Auch in diesem Jahr wird wieder der Workshop zu neuen Forschungen zu Sterben, Tod und Trauer stattfinden, die "transmortale XI". Hintergrundinformationen gibt es beim Museum für Sepulkralkultur in Kassel, wo der Workshop angesiedelt ist. Das Programm für Samstag, 26. März 2022, ab 10.00 Uhr sieht folgende Vorträge vor: Nach der Begrüßung und Einführung: 10.15 –10.45 Anne Purschwitz (Halle), Was kostet der Tod in der Frühen Neuzeit? (1650–1850); 10.45 –11.15 Thomas Grunewald (Halle), Die Toten des Waisenhauses. Funeralkultur an den Glauchaschen Anstalten im 18. Jahrhundert; Kaffeepause; 11.45 –12.15 Burkhard Emme (Berlin), romana mors?
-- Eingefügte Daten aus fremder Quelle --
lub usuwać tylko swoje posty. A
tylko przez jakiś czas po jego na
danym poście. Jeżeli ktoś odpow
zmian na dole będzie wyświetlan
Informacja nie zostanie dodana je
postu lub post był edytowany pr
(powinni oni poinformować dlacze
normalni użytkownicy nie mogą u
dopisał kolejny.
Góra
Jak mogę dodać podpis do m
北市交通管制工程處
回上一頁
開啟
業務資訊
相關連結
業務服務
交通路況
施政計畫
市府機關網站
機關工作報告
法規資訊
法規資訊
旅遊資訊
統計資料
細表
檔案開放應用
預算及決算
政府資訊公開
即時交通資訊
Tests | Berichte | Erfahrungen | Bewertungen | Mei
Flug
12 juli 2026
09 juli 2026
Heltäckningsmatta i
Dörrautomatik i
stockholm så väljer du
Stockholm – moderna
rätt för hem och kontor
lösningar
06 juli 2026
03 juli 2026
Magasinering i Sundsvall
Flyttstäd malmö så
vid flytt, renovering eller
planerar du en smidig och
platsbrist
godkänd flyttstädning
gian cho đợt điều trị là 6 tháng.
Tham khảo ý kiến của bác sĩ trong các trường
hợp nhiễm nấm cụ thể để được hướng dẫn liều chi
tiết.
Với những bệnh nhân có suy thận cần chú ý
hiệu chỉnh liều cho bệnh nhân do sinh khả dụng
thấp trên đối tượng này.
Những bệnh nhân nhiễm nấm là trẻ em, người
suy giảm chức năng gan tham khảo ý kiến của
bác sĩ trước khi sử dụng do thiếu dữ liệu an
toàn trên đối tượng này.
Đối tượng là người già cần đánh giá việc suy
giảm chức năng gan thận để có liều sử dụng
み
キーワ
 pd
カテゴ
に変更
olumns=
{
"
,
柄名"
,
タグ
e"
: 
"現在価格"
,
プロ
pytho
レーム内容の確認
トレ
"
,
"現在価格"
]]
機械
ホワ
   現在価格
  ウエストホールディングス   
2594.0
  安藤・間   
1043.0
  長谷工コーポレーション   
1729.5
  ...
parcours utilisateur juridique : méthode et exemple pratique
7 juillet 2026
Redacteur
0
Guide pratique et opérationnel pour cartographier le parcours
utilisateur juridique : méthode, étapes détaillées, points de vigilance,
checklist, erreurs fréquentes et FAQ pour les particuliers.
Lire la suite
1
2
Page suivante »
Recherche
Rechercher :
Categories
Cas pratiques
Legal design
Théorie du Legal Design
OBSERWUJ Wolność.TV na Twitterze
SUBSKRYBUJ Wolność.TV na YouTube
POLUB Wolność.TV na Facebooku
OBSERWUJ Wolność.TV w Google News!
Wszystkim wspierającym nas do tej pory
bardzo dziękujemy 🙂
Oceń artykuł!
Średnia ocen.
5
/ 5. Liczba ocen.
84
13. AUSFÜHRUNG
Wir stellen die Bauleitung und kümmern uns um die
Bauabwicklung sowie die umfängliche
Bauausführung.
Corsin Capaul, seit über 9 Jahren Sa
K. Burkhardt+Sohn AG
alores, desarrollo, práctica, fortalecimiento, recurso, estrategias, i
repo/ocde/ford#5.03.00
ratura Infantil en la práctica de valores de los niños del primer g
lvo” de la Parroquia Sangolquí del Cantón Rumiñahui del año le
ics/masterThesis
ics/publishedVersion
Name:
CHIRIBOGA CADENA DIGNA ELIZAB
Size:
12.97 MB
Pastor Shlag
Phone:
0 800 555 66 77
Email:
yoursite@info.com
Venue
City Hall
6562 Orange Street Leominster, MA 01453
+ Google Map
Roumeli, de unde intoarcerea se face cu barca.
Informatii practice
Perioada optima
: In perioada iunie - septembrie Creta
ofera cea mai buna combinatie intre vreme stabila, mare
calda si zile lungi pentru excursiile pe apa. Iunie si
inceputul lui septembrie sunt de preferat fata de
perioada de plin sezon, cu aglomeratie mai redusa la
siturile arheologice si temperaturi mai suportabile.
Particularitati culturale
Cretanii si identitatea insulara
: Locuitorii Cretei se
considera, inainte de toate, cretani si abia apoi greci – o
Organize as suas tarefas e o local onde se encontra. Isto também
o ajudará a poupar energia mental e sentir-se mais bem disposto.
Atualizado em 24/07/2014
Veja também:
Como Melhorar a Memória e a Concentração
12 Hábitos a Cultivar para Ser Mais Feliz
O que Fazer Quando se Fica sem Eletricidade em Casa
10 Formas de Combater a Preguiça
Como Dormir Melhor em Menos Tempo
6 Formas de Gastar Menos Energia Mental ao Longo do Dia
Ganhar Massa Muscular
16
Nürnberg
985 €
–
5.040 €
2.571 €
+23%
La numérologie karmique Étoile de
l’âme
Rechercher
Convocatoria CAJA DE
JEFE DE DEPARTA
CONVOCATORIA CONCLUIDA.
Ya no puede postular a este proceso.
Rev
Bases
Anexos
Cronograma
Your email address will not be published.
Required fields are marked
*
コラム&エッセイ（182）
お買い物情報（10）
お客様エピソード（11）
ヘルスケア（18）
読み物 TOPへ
Auffassungen und Bewertungen des Suizids im kaiserzeitlichen Rom; 12.15 –12.45 Sarah K. Becker (Berlin), Ins Wasser gehen. (Audio)visuelle Inszenierungen weiblicher Suizidalität; Mittagspause, 14.00 –14.30 Johanna Lessing (Göttingen), Tot und lebendig. Zur Darstellung von menschlichen Herzen in wissenschaftlichen Sammlungen; 14.30 –15.00 Karla Alex (Heidelberg), Das Sterben überzähliger Embryonen – Überlegungen zu aktuellen Entwicklungen aus Sicht der Philosophie; Kaffeepause; 15.30 –16.00 Stephan Scholz (Oldenburg), Zahlen, Namen, Schicksale – Zur Bedeutung des Totengedenkens im zivilgesellschaftlichen Engagement für eine humane Flüchtlingspolitik; 16.00 –16.30 Friedrich J. Becher (München), Modi des Ausstellens menschlicher Knochen am Beispiel der Aktion „Sucht nach uns!“ des Zentrums für politische Schönheit, 2019; 16.30 –17.00 Abschlussdiskussion.